В “Северном дне” обращение Губиспокома восприняли с точностью до наоборот. 12 мая в № 92 газеты “Северное утро” была опубликована редакционная статья, с прямым призывом к свержению Советской

власти.

В тот же день Губисполком выпустил приказ о закрытии “буржуазной газеты” “Северный день” и аресте Максима Леоновича Леонова.

Но на следующий день вопрос каким-то образом был разрешен, и ни закрытия газеты не произошло, ни ареста Максима Леоновича. По всей видимости, архангельский Губисполком чувствовал себя не настолько уверенно, чтоб идти на прямые репрессии.

Редакции “Северного дня” было сделано внушение. И действительно антибольшевистские материалы со страниц газеты исчезли, зато стали появляться горячие депеши из Москвы.

В номере от 30 мая 1918 года “Северный день” публикует “Приказ всем губернским, уездным и волостным совдепам и крепдепам о создании крепкой и строго организованной Красной армии”.

Приказ подписали председатель ЦИК Свердлов, председатель Совнаркома Ленин, нарком по военным делам Троцкий.

Во второй половине июня в газете появляется приказ о введении в районе всего Архангельского порта военного положения.

Город пока живет вполне себе светской жизнью. Леонид Леонов регулярно отчитывается о театральных постановках. В Театре Гагаринского сквера он смотрит комедию Шаха “Ее первая любовь” и постановку по пьесе Леонида Андреева “Gaudeamus”. “Холодная погода не повлияла на сборы”, — замечает Леонов в рецензии. Затем посещает “Коварство и любовь” Шиллера (“Театр полон”, — вновь отчитывается он) и “Распятую” Лернера.

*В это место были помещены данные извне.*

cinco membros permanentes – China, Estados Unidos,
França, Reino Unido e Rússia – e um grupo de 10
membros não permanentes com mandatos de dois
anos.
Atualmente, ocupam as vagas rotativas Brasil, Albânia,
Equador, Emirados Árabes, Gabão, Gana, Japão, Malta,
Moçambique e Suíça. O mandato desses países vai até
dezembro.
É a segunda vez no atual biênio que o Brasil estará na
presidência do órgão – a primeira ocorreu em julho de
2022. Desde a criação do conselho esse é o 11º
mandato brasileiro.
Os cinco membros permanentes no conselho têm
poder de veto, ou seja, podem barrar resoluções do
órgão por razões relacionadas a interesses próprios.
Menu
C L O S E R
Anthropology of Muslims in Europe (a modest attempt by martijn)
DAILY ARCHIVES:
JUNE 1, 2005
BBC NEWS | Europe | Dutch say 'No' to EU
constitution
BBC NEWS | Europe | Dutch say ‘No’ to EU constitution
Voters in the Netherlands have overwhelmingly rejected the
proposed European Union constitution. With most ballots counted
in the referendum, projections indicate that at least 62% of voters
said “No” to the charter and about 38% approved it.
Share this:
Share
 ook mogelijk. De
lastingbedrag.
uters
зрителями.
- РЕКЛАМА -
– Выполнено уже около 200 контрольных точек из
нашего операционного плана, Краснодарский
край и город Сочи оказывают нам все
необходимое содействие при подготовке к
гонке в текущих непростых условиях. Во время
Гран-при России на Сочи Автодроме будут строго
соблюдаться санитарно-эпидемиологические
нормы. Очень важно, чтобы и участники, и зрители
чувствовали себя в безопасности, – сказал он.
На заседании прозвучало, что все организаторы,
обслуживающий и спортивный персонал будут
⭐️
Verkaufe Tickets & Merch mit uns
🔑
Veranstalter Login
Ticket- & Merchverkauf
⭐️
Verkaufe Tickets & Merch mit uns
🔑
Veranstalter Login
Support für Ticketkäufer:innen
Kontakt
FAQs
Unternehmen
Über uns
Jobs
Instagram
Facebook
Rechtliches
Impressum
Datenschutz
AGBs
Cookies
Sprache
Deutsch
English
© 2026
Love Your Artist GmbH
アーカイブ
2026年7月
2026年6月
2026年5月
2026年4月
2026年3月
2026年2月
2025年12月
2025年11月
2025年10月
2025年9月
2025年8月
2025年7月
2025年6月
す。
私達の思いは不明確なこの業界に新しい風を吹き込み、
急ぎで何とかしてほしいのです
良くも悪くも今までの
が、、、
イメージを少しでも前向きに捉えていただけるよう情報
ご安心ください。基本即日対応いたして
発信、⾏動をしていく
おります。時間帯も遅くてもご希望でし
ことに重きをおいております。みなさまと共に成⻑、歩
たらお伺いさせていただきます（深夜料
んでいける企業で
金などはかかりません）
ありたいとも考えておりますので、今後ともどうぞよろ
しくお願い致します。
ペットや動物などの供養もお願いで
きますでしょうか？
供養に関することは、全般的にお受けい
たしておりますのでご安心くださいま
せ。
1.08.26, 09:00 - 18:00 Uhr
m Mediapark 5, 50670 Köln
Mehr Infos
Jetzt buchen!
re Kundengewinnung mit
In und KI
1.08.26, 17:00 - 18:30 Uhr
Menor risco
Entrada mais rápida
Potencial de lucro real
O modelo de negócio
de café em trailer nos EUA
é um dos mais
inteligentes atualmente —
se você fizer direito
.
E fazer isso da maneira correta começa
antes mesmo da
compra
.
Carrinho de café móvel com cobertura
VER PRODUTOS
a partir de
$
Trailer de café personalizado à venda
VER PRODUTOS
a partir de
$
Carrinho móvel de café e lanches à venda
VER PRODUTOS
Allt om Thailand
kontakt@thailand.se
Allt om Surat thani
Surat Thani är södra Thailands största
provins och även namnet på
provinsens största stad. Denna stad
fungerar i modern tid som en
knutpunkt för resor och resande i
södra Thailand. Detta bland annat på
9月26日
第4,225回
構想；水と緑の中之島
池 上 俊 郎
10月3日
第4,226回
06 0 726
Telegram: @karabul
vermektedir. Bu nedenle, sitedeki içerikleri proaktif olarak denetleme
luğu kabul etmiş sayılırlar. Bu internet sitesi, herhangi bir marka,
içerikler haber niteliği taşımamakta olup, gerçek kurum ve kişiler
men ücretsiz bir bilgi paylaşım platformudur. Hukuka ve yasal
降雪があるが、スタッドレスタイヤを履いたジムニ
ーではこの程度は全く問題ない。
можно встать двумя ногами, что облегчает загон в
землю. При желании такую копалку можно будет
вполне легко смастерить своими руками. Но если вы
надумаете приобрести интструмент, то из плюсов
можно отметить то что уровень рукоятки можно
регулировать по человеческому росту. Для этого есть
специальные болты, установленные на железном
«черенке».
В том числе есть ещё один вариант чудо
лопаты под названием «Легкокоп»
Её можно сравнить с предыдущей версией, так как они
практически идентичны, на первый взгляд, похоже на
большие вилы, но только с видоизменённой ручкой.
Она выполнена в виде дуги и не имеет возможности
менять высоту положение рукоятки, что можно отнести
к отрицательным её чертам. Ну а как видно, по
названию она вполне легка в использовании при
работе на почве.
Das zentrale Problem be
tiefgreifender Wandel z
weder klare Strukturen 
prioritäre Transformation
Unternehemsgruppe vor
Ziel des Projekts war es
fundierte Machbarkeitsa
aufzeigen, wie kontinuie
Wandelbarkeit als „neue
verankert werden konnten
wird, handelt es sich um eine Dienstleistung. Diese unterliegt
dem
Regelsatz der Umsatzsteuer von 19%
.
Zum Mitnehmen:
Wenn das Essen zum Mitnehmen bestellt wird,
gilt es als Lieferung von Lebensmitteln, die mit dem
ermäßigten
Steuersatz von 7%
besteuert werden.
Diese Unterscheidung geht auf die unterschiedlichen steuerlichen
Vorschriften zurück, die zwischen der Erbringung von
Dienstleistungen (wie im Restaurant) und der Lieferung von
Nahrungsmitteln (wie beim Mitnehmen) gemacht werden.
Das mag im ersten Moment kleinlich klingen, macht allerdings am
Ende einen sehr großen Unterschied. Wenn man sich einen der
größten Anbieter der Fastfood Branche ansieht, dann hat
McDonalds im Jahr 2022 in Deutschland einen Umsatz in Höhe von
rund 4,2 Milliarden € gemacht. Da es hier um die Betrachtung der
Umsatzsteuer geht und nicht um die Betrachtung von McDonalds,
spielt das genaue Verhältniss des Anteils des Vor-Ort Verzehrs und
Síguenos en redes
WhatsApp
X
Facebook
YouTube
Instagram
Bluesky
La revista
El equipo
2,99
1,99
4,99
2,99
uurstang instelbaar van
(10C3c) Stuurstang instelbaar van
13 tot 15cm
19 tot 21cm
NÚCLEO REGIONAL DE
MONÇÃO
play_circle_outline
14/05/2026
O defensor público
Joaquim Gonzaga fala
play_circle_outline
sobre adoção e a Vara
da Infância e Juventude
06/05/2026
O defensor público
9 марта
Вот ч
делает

Только 3 июля “Северный день” публикует запоздалое “Оповещение”: “Председатель Мурманского Совдепа Юрьев, перешедший на сторону англо-французских империалистов и участвующий во враждебных действиях против Советской республики, объявляется врагом народа. Лев Троцкий”.

В июле в Архангельске начинается хлебный кризис. Газета Леоновых сообщает, что “выдача муки населению прекращается, кроме детей до 5-летнего возраста”. Многие горожане винят в своих бедах именно большевистскую власть и с нетерпением ждут “союзников”, которые начали движение в сторону Архангельска.

Но даже перебои с хлебом не мешают ни новым театральным постановкам, ни выставке Степана Писахова, которая во многом стараниями Леоновых все-таки состоялась 21 июля в зале публичной библиотеки.

Степан Григорьевич и Леонид до такой степени становятся дружны, что вскоре после выставки решают вдвоем отправиться в Москву. Скорей всего, затем, чтобы устроить выставку и в столице.

За пару дней до отъезда, 26 июля, “Северный день” сообщает о расстреле Николая II. “Новое место пребывания Александры Федоровны и дочерей держится в тайне”, — сказано в той же новости... Пять лет назад Леонид видел государя императора своими глазами. Но в тот июль известие о смерти царя его не ошарашило — Леонов сам признался в этом спустя многие годы.

Пока Степан Григорьевич и Леонид двигались в сторону столицы,

31 июля “союзники” взяли Онегу, а 2 августа англо-франко-американская эскадра в составе 17 кораблей причалила к Архангельску, и новые хозяева русского Севера вошли в город.

Большевики оставили Архангельск заранее.

Официально “союзники” были приглашены в город антибольшевистскими силами. Британский консул в Архангельске Дуглас Янг вспоминал: “После того как большевики покинули Архангельск, был разыгран спектакль „приглашения” союзников вступить в город. Приглашение было послано от каждого из соперничающих претендентов на власть: одно — от Н. Чайковского, „народного социалиста”, другое — от банды офицеров из пресловутой „дикой дивизии”, которая сразу же после ухода большевиков быстро захватила сейф военного штаба и начала делить между собой несколько миллионов рублей”.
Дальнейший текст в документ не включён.